La lluvia caía como si alguien hubiese roto el cielo en pedazos.
Ella corrió bajo la tormenta hasta refugiarse bajo el alero del viejo local cerrado. Pensó que estaba sola… hasta que una mano apareció a su lado, apoyándose en la pared, bloqueando parte del viento.
Él.
El chico al que llevaba evitando semanas.
Demasiado cerca. Demasiado tranquilo. Demasiado consciente del efecto que causaba.
—Estás empapada —murmuró, y su voz baja vibró entre las gotas.
Ella intentó hacerse a un lado, pero él inclinó un poco la cabeza, lo justo para que su aliento rozara su mejilla fría.

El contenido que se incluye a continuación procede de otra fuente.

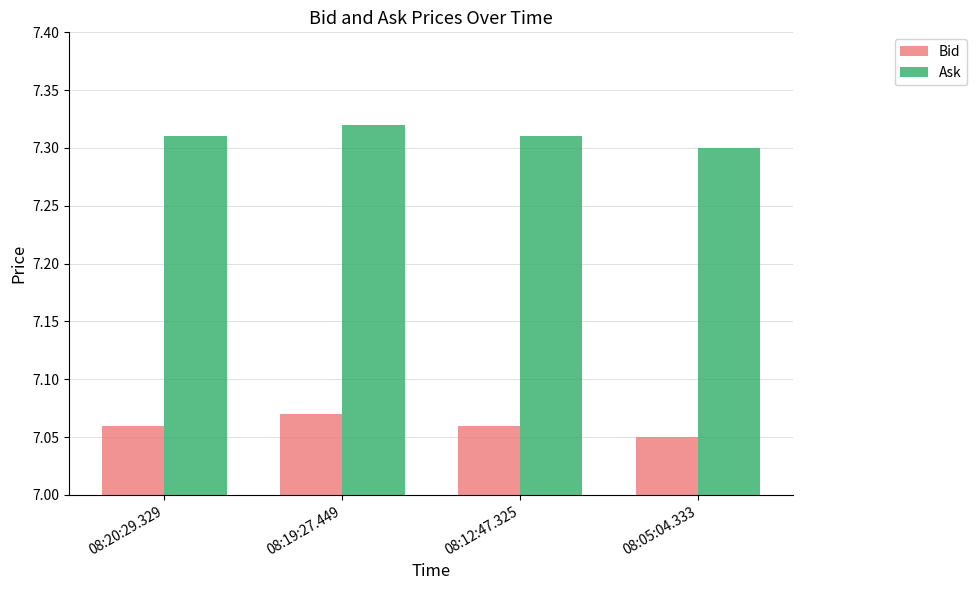

The Bid series shows 9.9 at 08:19:27.449. True or false?

False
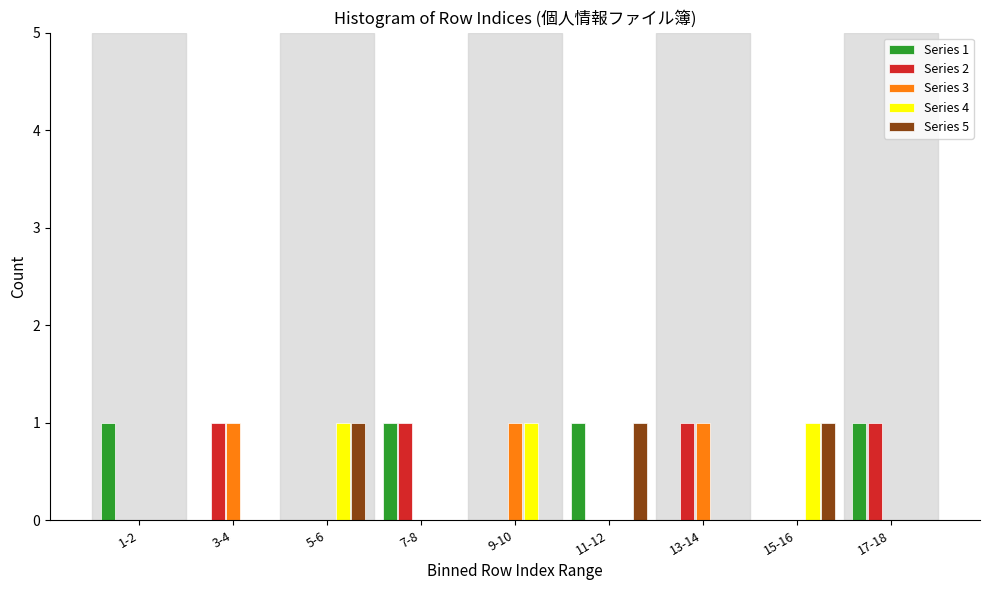

What is the sum of all Series 4 values?

3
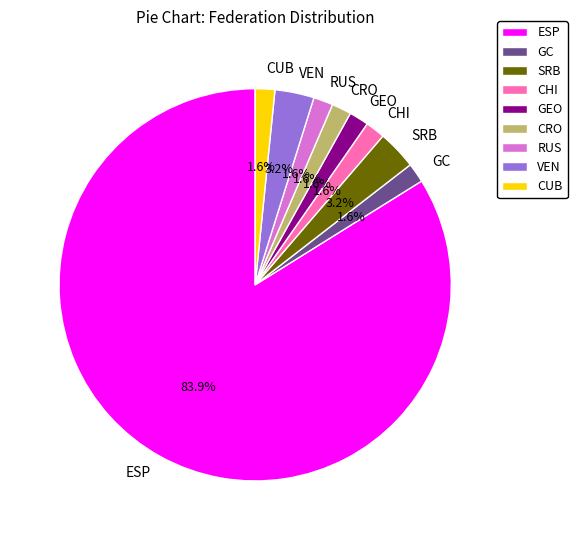

How many slices are in this pie chart?

9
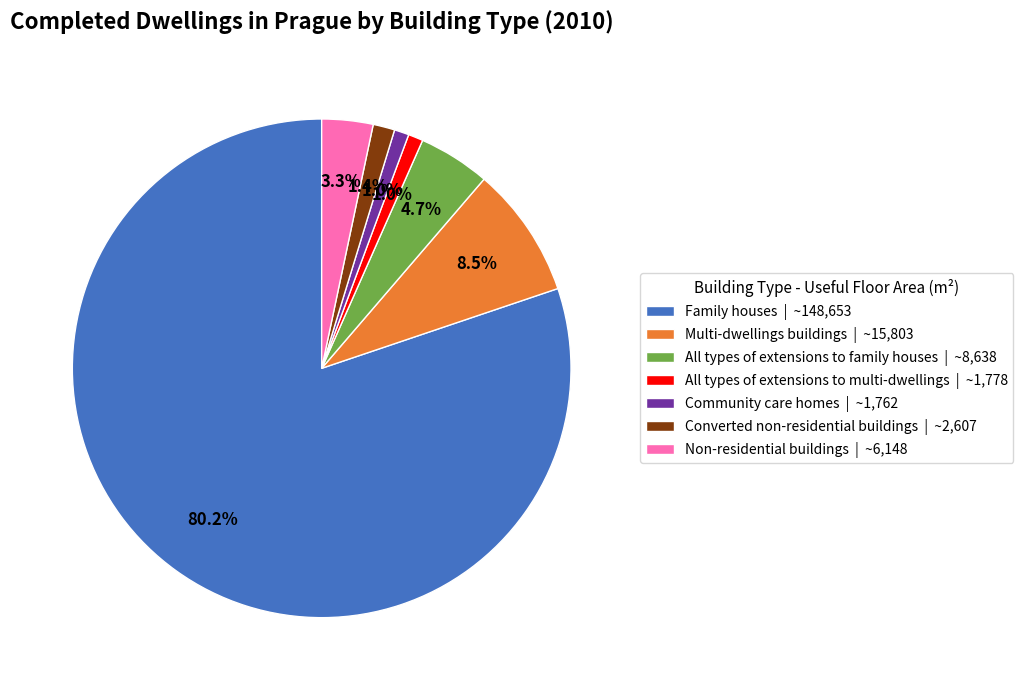

Combined, do Family houses and Multi-dwellings buildings account for over 50%?

Yes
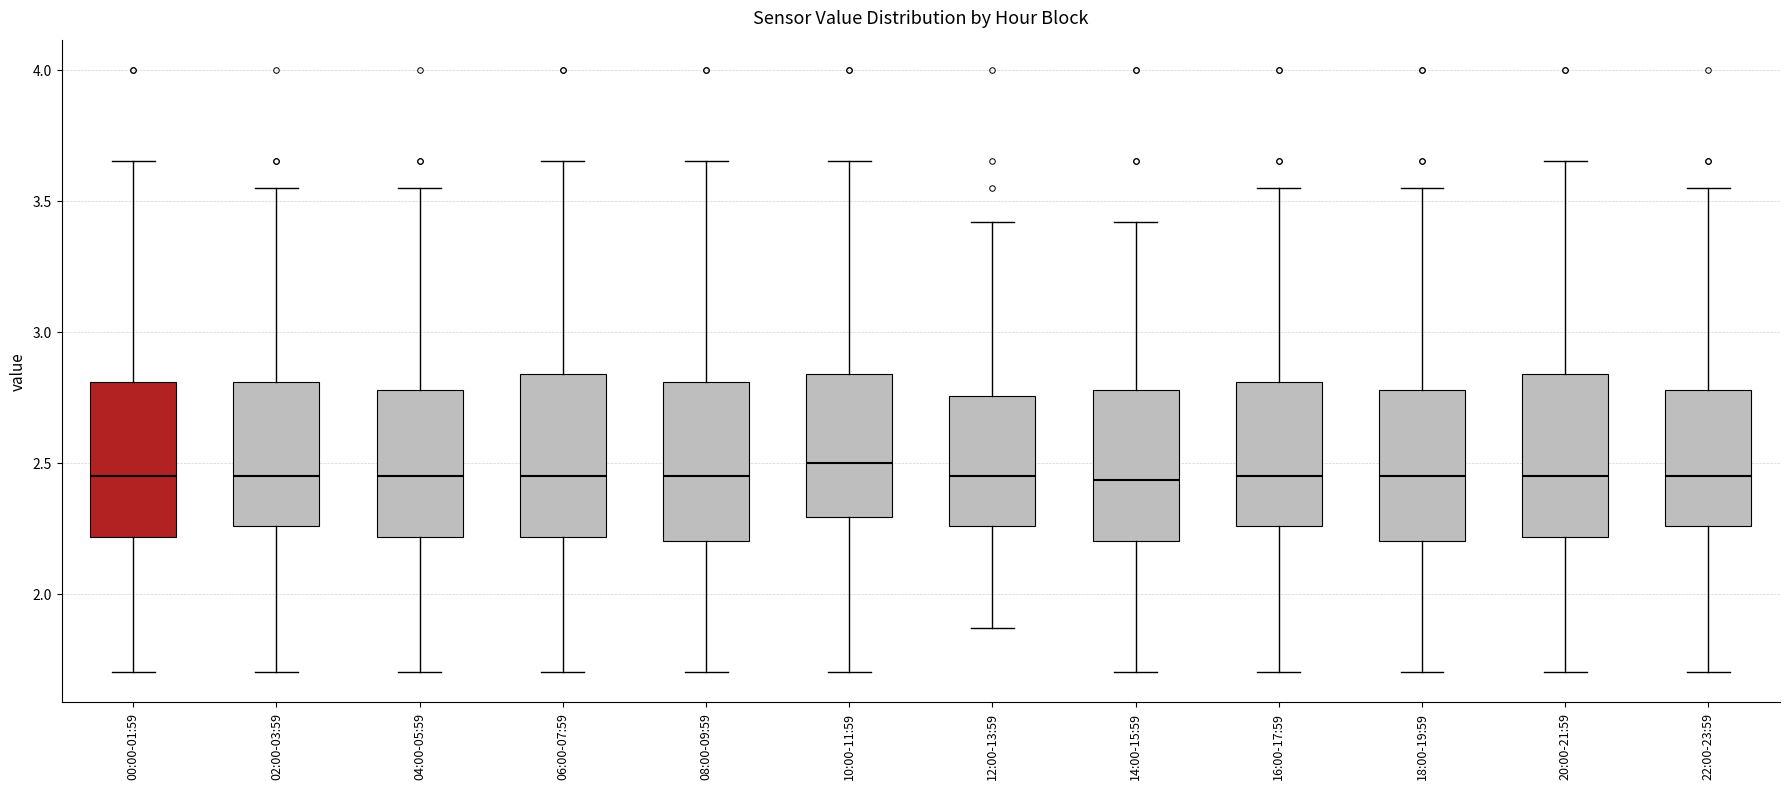

Reading left to right, read every box against the y-axis: the position of its median line, the range the box covers, and the ends of its whiskers. The values are not printed on the chart, so give them approximately, as read against the axis.

00:00-01:59: median 2.45, box 2.20 to 2.80, whiskers 1.70 to 3.65
02:00-03:59: median 2.45, box 2.25 to 2.80, whiskers 1.70 to 3.55
04:00-05:59: median 2.45, box 2.20 to 2.80, whiskers 1.70 to 3.55
06:00-07:59: median 2.45, box 2.20 to 2.85, whiskers 1.70 to 3.65
08:00-09:59: median 2.45, box 2.20 to 2.80, whiskers 1.70 to 3.65
10:00-11:59: median 2.50, box 2.30 to 2.85, whiskers 1.70 to 3.65
12:00-13:59: median 2.45, box 2.25 to 2.75, whiskers 1.85 to 3.40
14:00-15:59: median 2.45, box 2.20 to 2.80, whiskers 1.70 to 3.40
16:00-17:59: median 2.45, box 2.25 to 2.80, whiskers 1.70 to 3.55
18:00-19:59: median 2.45, box 2.20 to 2.80, whiskers 1.70 to 3.55
20:00-21:59: median 2.45, box 2.20 to 2.85, whiskers 1.70 to 3.65
22:00-23:59: median 2.45, box 2.25 to 2.80, whiskers 1.70 to 3.55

La distancia entre ellos era mínima, peligrosa, como un cable pelado.
—No te vayas —dijo él, mirándola fijamente—. Cuando escapás… me da más ganas de encontrarte.
El corazón de ella dio un salto brusco.
La lluvia, el encierro, la respiración compartida… todo ardía sin tocarse.
—Estás muy cerca —susurró ella, intentando sonar firme.
Él sonrió, lento, confiado, con esa actitud que enciende más de lo que apaga.
—Si estuviera más lejos, no sería divertido.
Sus dedos rozaron apenas su muñeca. Un contacto mínimo, accidental… pero suficiente para encender todo.
La tensión era tan densa que casi podía verse en el aire, como vapor.
No hubo beso.
No hizo falta.
A veces lo más caliente es lo que queda en pausa, temblando a un milímetro de ocurrir.